In today’s constantly changing legal landscape, a growing trend that has prevailed as an industry mainstay over the last few years is environmental, social and governance criteria, or ESG. ESG criteria is a set of industry standards for a firm or company to uphold in order to remain socially conscious. As of late, the viability standards used to rate the top law firms in certain states almost always start and end with ESG.
Often utilized by outside investors screening a firm’s overall practices, ESG criteria focuses on three major aspects of operation: how a firm expresses concern and advocacy for the environment; how it manages and navigates relationships with associates, clients and their community; and how its leadership governs or organizes operations to ensure the firm runs smoothly.
One state in particular that has seen a massive recent push for ESG criteria, specifically in the environmental area, is Texas. In September 2021, the Texas State Senate passed SB13, which now prohibits Texas based firms from contracting with or investing in companies that divest from the oil, natural gas and coal energy industry.
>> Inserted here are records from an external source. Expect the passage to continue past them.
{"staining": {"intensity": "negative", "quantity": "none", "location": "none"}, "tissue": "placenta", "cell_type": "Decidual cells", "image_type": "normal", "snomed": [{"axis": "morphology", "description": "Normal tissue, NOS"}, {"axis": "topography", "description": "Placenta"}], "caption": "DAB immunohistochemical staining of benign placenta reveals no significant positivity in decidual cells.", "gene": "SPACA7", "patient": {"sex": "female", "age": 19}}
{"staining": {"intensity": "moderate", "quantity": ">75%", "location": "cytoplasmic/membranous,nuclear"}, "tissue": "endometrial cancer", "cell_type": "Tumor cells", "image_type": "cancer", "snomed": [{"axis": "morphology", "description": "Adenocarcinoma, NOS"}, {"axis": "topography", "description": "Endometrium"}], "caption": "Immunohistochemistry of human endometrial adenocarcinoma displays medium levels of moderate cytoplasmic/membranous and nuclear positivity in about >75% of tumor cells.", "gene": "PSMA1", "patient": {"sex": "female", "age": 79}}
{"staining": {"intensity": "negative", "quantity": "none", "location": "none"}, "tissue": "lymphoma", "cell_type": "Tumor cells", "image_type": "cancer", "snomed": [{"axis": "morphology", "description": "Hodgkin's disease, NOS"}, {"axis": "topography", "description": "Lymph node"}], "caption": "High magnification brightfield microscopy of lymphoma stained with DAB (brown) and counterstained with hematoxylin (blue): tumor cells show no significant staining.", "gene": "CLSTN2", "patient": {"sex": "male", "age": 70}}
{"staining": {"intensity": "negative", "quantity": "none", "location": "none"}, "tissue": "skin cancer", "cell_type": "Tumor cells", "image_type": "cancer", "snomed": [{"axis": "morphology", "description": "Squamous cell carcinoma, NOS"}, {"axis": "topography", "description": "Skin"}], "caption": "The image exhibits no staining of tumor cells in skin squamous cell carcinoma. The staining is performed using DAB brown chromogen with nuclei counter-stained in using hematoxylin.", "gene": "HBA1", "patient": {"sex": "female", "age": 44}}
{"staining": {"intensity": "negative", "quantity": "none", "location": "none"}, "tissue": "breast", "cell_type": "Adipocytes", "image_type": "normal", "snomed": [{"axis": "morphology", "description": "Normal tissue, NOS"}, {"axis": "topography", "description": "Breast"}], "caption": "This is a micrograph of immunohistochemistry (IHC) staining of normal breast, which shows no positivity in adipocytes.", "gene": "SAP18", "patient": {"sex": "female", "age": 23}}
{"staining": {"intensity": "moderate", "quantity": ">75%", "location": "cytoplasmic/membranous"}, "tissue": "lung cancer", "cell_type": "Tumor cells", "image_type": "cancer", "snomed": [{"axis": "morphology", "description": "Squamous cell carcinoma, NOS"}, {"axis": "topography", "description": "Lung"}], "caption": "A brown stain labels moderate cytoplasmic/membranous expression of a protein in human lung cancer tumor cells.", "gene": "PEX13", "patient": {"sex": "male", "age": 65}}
This legislation defines the term “divestment” as refusing to maintain business or represent a fossil fuel company actively operating outside the expectations of state and federal law. With the oil and natural gas sector accounting for nearly 10% of Texas’s gross domestic product, SB13 will more than likely limit the prospect of future business for corporate firms as well as effect the overall economy of the state.
Apart from the growing environmental push for ESG criteria, Texas state legislators are beginning to focus on evaluating the social aspects of the state, including its pension funds for public school, college and university employees. The Teacher Retirement System of Texas, which is among one of the largest institutional investments for the state, approximately held $200 billion in assets as of 2021.
These drastic changes to the Texas legal landscape arrived just a year shy of Governor Abbott’s attempt to pass anti-ESG legislation, presumably meant to thwart off the now successful SB13. With Texas-based lawyers bracing for further pushbacks and major organizations begin to boycott ESG funds, firms will likely face a bevy of unknown challenges ahead as state legislation still needs to be ironed out.